Assignment: All lines from the entries below that contain the string "linecap" should be copied out.

Records:
::::::::::

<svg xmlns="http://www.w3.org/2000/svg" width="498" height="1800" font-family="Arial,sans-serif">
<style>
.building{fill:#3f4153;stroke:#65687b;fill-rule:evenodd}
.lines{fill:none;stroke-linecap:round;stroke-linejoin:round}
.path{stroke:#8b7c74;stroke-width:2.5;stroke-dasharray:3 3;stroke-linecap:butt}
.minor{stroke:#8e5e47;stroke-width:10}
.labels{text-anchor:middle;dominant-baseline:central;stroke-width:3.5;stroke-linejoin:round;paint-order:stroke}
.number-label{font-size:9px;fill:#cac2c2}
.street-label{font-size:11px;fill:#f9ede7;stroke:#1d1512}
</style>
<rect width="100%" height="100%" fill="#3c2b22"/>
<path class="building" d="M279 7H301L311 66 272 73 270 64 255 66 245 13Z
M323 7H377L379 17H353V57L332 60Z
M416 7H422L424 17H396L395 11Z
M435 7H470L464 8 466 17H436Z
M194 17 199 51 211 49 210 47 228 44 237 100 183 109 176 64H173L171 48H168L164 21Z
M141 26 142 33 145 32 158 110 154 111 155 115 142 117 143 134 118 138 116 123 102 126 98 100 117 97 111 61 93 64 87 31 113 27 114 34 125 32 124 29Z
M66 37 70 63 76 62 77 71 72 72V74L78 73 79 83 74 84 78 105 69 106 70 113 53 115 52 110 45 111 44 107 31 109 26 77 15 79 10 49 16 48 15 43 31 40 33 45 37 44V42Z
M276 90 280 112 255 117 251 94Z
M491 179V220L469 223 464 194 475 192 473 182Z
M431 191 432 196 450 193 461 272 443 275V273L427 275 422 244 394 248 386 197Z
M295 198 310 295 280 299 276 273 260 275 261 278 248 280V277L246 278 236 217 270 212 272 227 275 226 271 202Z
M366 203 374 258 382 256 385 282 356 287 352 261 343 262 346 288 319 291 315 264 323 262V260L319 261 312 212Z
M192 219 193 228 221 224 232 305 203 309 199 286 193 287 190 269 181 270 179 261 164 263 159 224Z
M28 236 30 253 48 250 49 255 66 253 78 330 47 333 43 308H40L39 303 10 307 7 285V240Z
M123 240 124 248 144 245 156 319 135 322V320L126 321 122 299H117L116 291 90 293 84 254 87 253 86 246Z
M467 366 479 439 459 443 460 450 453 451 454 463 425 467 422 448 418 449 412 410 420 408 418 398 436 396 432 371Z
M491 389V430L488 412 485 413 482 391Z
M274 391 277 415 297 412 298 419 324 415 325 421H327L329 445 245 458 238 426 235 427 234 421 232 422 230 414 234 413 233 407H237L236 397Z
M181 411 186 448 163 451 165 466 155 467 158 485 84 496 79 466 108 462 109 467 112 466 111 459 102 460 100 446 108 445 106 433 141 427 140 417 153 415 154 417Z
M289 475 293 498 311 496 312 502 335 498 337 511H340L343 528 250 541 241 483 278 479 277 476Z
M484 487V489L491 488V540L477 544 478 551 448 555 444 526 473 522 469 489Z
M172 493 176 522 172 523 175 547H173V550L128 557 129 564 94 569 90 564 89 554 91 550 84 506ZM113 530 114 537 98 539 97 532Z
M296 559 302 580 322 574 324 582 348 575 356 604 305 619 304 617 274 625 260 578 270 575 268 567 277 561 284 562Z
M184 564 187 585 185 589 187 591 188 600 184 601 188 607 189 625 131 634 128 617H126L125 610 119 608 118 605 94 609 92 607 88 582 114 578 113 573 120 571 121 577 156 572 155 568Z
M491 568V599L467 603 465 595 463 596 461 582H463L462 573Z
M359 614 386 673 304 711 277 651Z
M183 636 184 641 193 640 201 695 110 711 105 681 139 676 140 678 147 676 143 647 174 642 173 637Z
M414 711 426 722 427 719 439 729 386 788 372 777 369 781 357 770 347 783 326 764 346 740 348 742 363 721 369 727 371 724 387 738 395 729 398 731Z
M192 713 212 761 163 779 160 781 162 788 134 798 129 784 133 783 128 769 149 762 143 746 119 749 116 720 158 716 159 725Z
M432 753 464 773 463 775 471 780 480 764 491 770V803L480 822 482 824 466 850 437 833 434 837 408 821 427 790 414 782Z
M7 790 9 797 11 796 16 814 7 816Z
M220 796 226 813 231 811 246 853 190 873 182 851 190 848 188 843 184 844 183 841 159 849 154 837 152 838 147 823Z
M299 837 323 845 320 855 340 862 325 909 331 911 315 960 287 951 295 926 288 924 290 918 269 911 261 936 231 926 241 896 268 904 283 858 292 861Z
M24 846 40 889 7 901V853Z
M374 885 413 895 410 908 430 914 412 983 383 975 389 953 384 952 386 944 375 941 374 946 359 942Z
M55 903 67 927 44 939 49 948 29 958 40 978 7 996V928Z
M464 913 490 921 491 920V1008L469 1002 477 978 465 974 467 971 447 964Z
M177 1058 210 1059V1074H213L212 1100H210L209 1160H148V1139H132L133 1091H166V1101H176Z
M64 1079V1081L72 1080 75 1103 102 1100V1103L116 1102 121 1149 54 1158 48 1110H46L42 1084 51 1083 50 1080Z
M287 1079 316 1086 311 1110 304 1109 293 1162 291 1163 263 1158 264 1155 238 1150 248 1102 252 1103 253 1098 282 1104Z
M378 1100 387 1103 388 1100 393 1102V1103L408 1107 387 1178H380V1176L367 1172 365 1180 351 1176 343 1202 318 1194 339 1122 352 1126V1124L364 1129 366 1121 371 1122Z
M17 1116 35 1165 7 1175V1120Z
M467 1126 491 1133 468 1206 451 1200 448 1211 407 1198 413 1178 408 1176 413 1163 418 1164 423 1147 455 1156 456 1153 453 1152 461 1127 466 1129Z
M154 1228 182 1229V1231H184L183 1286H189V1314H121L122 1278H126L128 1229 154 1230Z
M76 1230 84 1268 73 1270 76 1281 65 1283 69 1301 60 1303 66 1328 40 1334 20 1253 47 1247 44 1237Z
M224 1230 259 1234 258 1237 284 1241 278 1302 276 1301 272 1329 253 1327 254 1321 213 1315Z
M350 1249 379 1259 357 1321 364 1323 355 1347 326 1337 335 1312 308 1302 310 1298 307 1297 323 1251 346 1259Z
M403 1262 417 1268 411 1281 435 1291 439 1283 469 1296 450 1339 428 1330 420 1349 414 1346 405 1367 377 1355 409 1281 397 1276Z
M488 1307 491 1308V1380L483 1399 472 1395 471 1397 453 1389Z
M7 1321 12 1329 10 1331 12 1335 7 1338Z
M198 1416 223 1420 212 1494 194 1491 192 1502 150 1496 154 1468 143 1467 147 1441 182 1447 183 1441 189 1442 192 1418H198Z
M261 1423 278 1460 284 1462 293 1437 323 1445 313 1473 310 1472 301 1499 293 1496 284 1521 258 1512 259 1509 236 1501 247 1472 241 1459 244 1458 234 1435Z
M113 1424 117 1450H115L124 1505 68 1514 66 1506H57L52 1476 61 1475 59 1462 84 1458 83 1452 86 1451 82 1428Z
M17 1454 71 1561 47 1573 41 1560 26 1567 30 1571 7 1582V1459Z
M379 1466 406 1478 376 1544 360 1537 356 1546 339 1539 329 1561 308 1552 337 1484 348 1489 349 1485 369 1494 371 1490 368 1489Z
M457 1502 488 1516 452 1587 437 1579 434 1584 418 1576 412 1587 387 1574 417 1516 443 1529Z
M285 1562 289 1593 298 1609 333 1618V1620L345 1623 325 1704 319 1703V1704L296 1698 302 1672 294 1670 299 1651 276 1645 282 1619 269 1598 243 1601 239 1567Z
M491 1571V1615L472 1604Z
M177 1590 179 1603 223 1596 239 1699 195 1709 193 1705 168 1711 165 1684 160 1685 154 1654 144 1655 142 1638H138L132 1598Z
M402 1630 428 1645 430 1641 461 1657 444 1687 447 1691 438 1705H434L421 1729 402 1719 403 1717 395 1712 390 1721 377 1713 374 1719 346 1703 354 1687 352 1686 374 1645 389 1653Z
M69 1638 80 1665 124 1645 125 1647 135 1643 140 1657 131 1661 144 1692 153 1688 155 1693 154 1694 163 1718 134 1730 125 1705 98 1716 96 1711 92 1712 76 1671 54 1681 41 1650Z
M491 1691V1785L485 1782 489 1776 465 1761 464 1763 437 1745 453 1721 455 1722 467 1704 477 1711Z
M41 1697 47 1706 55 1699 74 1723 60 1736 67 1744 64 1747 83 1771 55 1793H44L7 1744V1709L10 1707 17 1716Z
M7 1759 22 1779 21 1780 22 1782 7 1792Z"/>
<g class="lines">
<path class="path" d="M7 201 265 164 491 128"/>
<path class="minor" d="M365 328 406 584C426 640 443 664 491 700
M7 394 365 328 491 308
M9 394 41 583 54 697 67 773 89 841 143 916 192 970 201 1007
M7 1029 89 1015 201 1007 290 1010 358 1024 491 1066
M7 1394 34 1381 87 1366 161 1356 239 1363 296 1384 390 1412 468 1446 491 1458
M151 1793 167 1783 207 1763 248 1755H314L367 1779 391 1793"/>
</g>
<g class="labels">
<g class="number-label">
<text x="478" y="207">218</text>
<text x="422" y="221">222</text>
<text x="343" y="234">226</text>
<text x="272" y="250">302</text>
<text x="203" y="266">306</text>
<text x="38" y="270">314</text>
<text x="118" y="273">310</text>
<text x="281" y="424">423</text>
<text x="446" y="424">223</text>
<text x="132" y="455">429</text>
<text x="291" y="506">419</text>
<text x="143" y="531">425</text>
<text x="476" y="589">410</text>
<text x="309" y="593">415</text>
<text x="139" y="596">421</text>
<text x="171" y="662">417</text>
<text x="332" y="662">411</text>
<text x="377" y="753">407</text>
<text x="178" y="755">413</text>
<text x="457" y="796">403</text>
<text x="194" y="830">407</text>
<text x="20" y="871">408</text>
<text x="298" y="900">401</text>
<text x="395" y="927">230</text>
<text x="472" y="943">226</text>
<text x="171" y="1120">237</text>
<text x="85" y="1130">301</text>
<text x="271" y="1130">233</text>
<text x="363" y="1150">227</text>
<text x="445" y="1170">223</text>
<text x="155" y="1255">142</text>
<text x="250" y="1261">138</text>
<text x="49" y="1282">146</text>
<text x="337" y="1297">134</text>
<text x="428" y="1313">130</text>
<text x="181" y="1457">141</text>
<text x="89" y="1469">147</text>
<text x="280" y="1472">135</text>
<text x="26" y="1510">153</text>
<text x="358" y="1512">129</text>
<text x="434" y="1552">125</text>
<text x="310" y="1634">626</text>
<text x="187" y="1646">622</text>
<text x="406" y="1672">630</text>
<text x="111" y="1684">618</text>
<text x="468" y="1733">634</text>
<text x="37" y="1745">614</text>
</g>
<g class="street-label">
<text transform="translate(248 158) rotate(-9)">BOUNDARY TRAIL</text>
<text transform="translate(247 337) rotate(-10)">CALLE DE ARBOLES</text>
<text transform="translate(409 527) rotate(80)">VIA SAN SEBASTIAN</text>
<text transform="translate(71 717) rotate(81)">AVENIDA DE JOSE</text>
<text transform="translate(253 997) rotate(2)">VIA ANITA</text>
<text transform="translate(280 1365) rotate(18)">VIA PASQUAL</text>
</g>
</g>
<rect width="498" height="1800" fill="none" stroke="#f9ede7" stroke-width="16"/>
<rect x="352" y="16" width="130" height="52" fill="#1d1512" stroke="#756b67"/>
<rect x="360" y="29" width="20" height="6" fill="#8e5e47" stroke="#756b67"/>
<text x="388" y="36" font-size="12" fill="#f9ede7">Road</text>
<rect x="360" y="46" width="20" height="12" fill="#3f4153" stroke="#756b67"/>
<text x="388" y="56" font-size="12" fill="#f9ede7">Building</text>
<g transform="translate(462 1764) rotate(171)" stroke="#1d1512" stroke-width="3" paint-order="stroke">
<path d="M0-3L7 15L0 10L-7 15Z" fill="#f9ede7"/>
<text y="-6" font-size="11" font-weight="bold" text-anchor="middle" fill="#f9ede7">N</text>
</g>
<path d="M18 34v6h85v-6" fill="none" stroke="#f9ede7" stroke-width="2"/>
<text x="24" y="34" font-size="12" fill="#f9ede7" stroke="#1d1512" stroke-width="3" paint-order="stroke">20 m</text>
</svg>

::::::::::

Answer space:
.lines{fill:none;stroke-linecap:round;stroke-linejoin:round}
.path{stroke:#8b7c74;stroke-width:2.5;stroke-dasharray:3 3;stroke-linecap:butt}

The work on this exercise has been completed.